Jackpot! Last night I found a 25 page beginning to a book Anita was writing. It’s a personal memoir written in 2006 that uses our house as a metaphor for her life. I will be sharing it in pieces. It’s maybe her best writing ever.
The Family Room
7/8/06 – 3:04 am
This is one of my favorite times of the day. I tend to pay a hefty sleep-deprived price to experience the languorous quietness of these wee hours, but more often than not I just can’t resist. My days are filled with work and deadlines and partners’ and clients’ needs, concerns and desires. My nights, such as they are, are consumed with my children’s needy pleas for their mother’s attention – a treasure they get too precious little of. My husband generally gets what’s left after the job and the kids – sometimes an attentive ear for an hour or so about his day, his challenges, his dreams. I love it all. It makes me who I am. Problem is, there’s not much left for me.
So it’s times like this when I get to be “me.” I read frivolous chick-lit. I surf the Internet, researching arcane subjects like the rise of globalization and the peak oil theory. I plan our financial lives like a grand maestro – how are we going to afford that trip to Disneyworld? Well, if I save $100 every month for 19 months, then …. And college. And weddings. And what if Ben wants to own a car repair shop instead of going to college? Does the Nevada 529 plan provide that flexibility?

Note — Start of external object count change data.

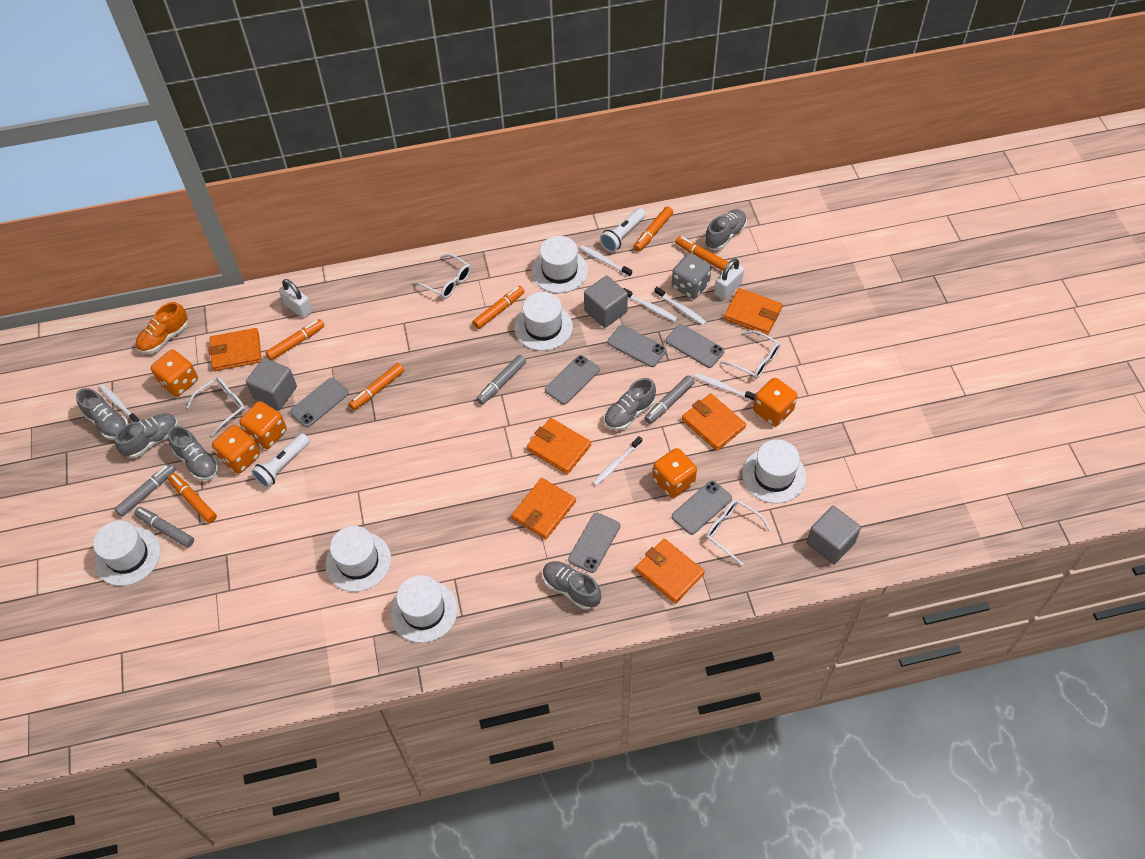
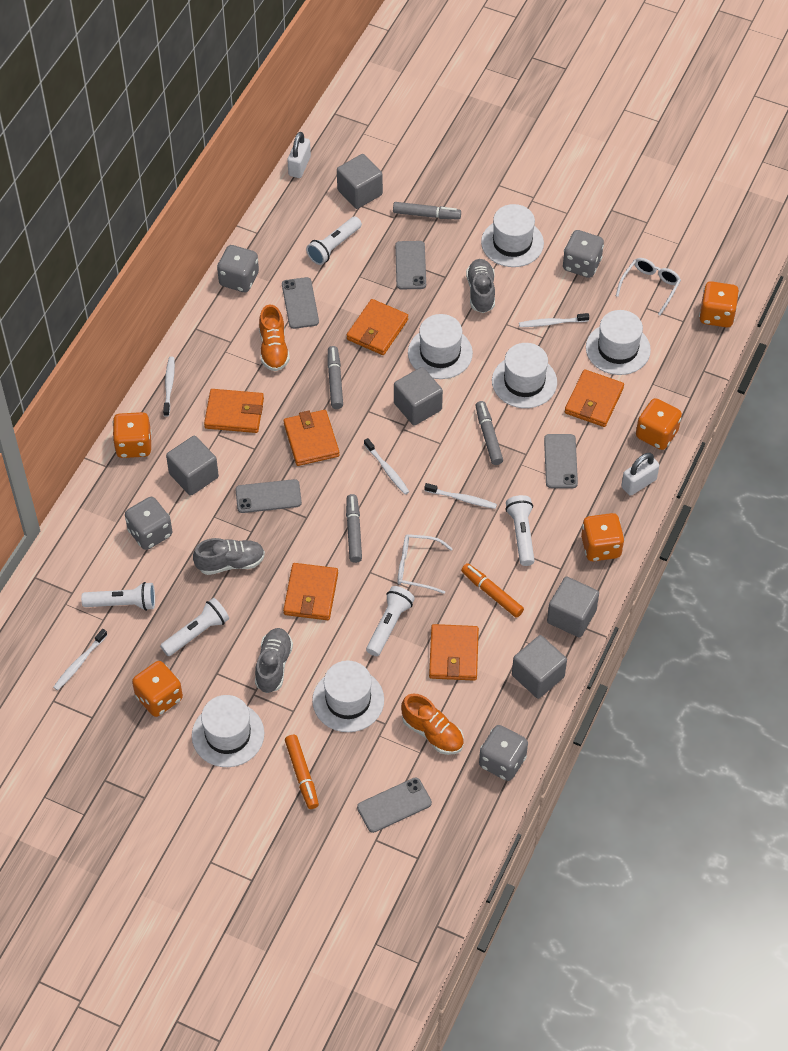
grey cube: [246,358,297,410] [584,276,628,328] [806,506,861,564] = 3 -> [166,436,219,496] [337,154,383,209] [394,367,443,426] [512,635,567,699] [547,577,599,638] = 5
grey dice: [672,254,711,299] = 1 -> [125,497,172,550] [217,245,259,292] [479,725,528,781] [563,230,604,278] = 4
grey phone: [290,378,349,428] [545,355,600,405] [568,513,620,573] [607,325,666,367] [666,324,725,368] [672,480,732,535] = 6 -> [235,479,302,513] [282,277,319,329] [357,778,432,833] [395,241,426,289] [544,434,578,488] = 5
grey shoe: [76,388,129,440] [115,413,178,458] [168,426,219,481] [543,561,601,610] [604,378,656,431] [705,209,747,250] = 6 -> [193,538,265,575] [255,628,293,693] [466,259,495,313] = 3
orange marker: [168,473,217,523] [265,319,324,361] [349,363,404,410] [473,286,524,329] [634,206,673,252] [675,236,729,271] = 6 -> [285,735,319,809] [461,563,524,618] = 2
orange shoe: [136,302,188,354] = 1 -> [259,305,290,371] [401,694,464,755] = 2
white flashlight: [251,433,310,488] [600,208,646,252] = 2 -> [81,582,155,611] [160,598,229,656] [306,216,362,265] [366,586,415,656] [506,495,535,566] = 5
white glasses: [186,377,245,436] [414,254,471,299] [706,500,771,566] [720,330,780,379] = 4 -> [398,534,453,594] [616,258,681,315] = 2
white toothbrush: [99,384,140,422] [580,245,632,277] [593,436,642,486] [623,288,677,322] [654,287,707,325] [693,373,756,401] = 6 -> [53,629,107,691] [163,357,175,417] [364,438,409,495] [424,483,497,509] [519,313,589,327] = 5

But one of the best parts of this time is my ability to live in my House. I mean, just live in It. I walk around, running my hand along the rustic graininess of the dining room table I fell in love with months ago in Cost Plus World Market. My gaze drifts to the artificial sunflower arrangement, placed just so on the sofa table behind the living room couch, well within the sight-line of the sunflower-drenched kitchen area such that the two rooms are subtly and thematically joined yet still stand alone. The library’s obscenely expensive floor covering ended up costing easily twice as much as I intended, but I recline, catlike, in its soft plushness and am assured it was well worth the trouble. Even now, a good 4-5 months since we moved in, I’m still astounded at how unfinished the House appears. The dining room table beckons to no one, as it’s surface is quite hidden under the canopy of my vagabond stemware (where am I going to put that stuff?) and I still suffer from nervous eye twitches each time I see that big IKEA bookcase that I loathe, awkwardly propping up a corner of the family room. The previous owner painted a faux rope above a picture she had hung on the wall. In reality, the picture hung from a string behind it, but the painted “picture hanger” was a nice effect. The picture, however, is long gone – the painted effect remains.
But isn’t a House just like that? It unfolds slowly, carefully, and in its own time. It has a language all its own that speaks to you – whispers is more like it – a little at a time as you live in it, work in it, play in it. It holds its secret design plans close to the vest. The House – if it’s the right House for you, that is, and when we refer to it as a House with a capital H we can pretty safely assume that it is the right House for you – does, indeed, hold the perfect interior layout for the natural flow of you and your family. That chair should be placed just so so your father can recline and nap near the warmth of the fireplace in the winter and see the beauty of the outdoors from the wide living room picture window in the summer mornings. Your daughter’s art table should rest several feet behind the sofa so she has space to create, but also so Ben has his room to run. Oh yes, your House knows this. It knows, in its bones, how It should be filled and arranged to most perfectly facilitate the flow and breath of your family. But It won’t tell you – at least not all at once. You’ve got to live It. You’ve got to make mistakes, then learn from them. If you can just trust and have faith in the process, the House itself will reveal its pre-destined design. But you’ve got to believe.
And be willing to wait on it.







She was an amazing writer, so wise and wonderful! I love your House. I love more the lives that inhabit it.